Bea Hayden, the national goddess, is super eye-catching How to practice?
Through diet and exercise. Bea Hayden, a famous actor and model in China, quickly became popular all over the country with Tiny Times. Among them, her figure is nothing more than a hot topic among fans and friends. She is slim and can last for a long time.

How does Bi Hayden keep fit? 1, sports.

Any slim figure is not slim at a critical moment, but needs long-term maintenance. A slim figure requires exercise and diet to maintain a healthy figure for a long time.

(1), aerobic exercise.

A good figure is that the proportion of muscle is greater than that of fat, so if you want to reduce the proportion of fat, you should give priority to aerobic exercise, which is mainly aimed at burning fat and metabolizing fat. Such as jogging, brisk walking, walking, yoga, skipping, cycling, swimming and so on. Stick to it for more than 30 minutes at a time. It is recommended to keep the exercise frequency 4~5 times a week, which can not only increase fat burning, but also help improve the body's resistance and immunity.

(2) Anaerobic exercise.

Anaerobic exercise is mainly to increase muscle and shape to avoid sagging skin after weight loss. Such as push-ups, sit-ups, squats, squats, belly rolls and other sports. Anaerobic exercise lasts about 30 minutes each time, and the exercise frequency can be maintained 3~4 times a week.

2, diet.

(1), three meals rule, balanced diet.

Regular diet contributes to stable metabolism and adequate nutrition. In particular, maintaining the regularity of three meals is very helpful for losing weight and maintaining good eating habits.

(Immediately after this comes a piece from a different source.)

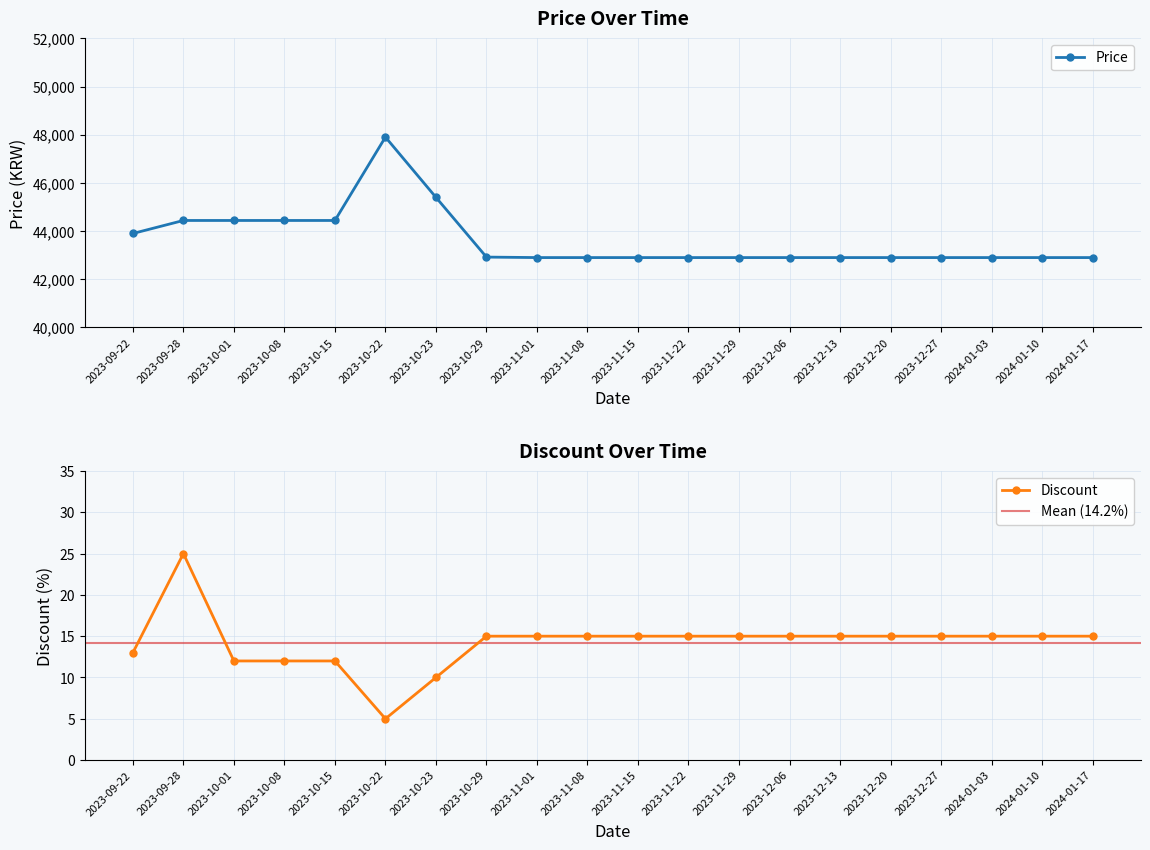

What is the label of the 16th point from the right?

2023-10-15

(2) Increase protein intake.

Protein is the raw material for building muscles and burning fat. Supplementing enough protein during weight loss can not only improve metabolism and increase satiety, but also avoid sagging skin after weight loss. What foods are rich in protein, such as fish and shrimp, chicken breast, eggs, bean products, milk, beef and so on?

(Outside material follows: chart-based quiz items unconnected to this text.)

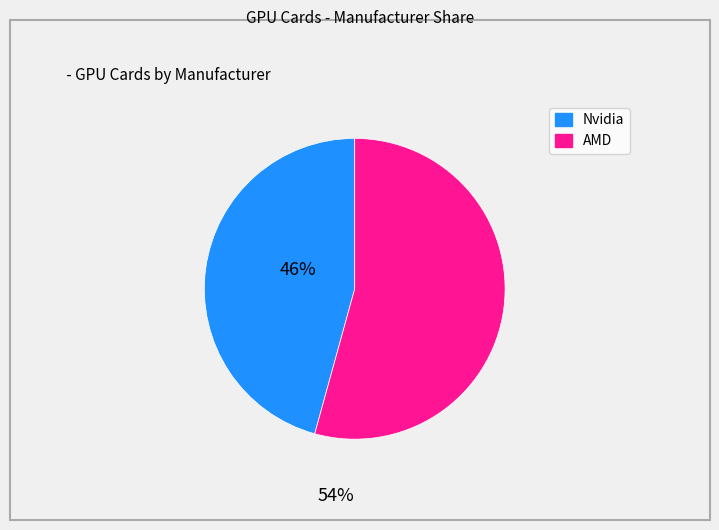

Between AMD and Nvidia, which is larger?

AMD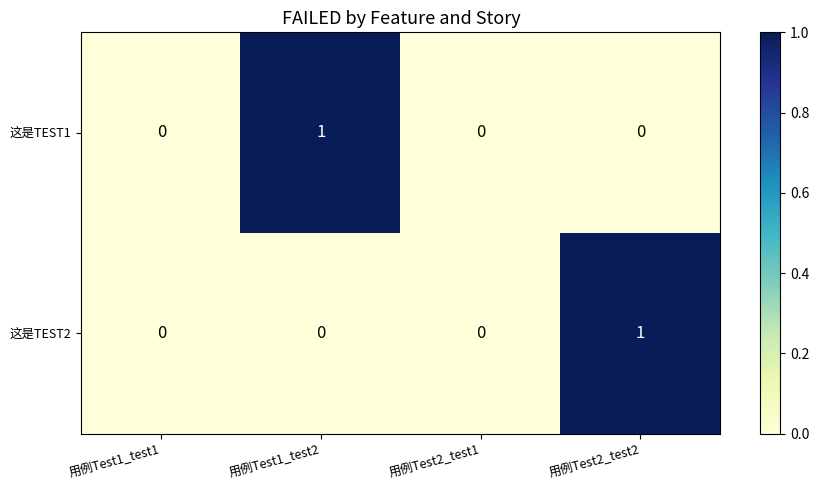

The value of 这是TEST1 at 用例Test1_test2 is 1. True or false?

True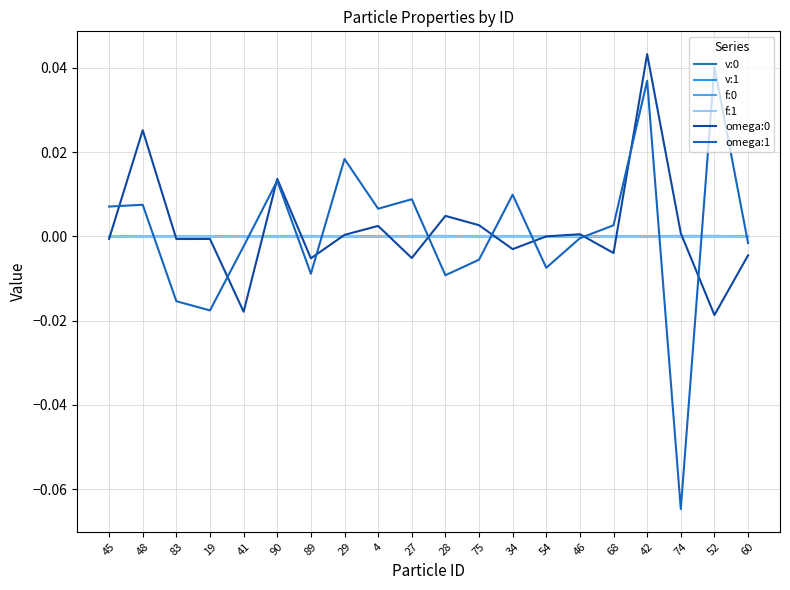

At which category is the sum across all series the highest?

42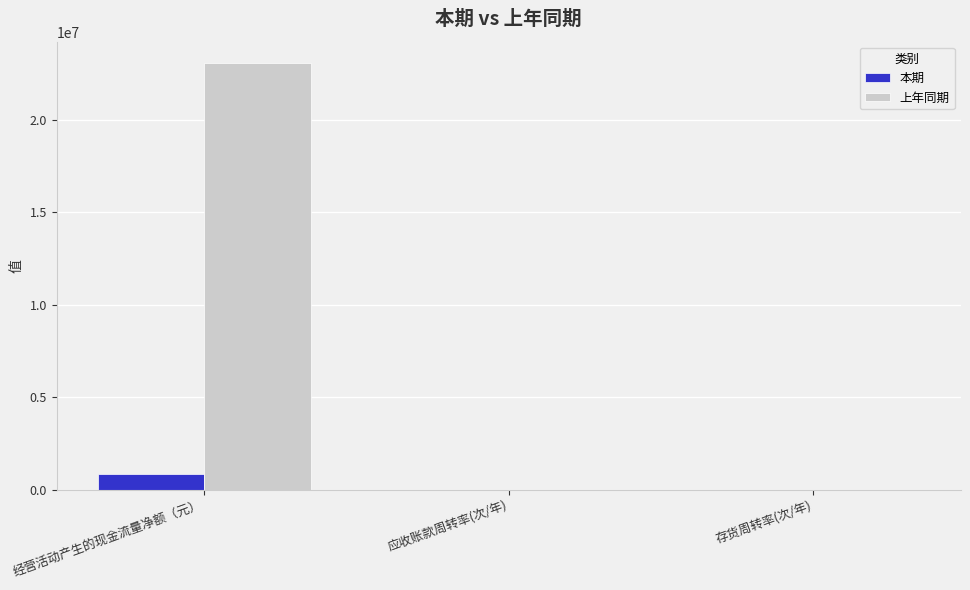

Which series has the largest range (max minus min)?

上年同期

(3) Increase the intake of low-calorie food.

The main characteristics of low-calorie food are low calorie, high fiber and strong satiety. During weight loss, giving priority to low-calorie foods every day can not only increase satiety, but also reduce food intake. Such as vegetables, coarse grains, unprocessed meat and other foods.

(4) adjust the order of eating.

The adjustment of diet order is conducive to reducing food intake and avoiding excessive intake. For example, if you have a cup of warm water before meals, you should eat vegetables first, then protein food, and finally the staple food (coarse grains).

(5), chew slowly, eat 7 points full every meal.

Chewing slowly can make the brain receive the signal of satiety in advance, so that food can be fully digested and absorbed. Eating 7 minutes full per meal can reduce food intake and avoid excessive intake. And develop good eating habits.

(6) Avoid eating food before going to bed at night.

The metabolism and digestion of the human body are slower at night than during the day. Especially try not to eat before going to bed at night. Eating food before going to bed at night will not only increase the burden on the stomach, but also increase the chance of calorie and fat conversion. Therefore, try not to eat food before going to bed at night. If you are hungry, it is recommended to drink a glass of warm water.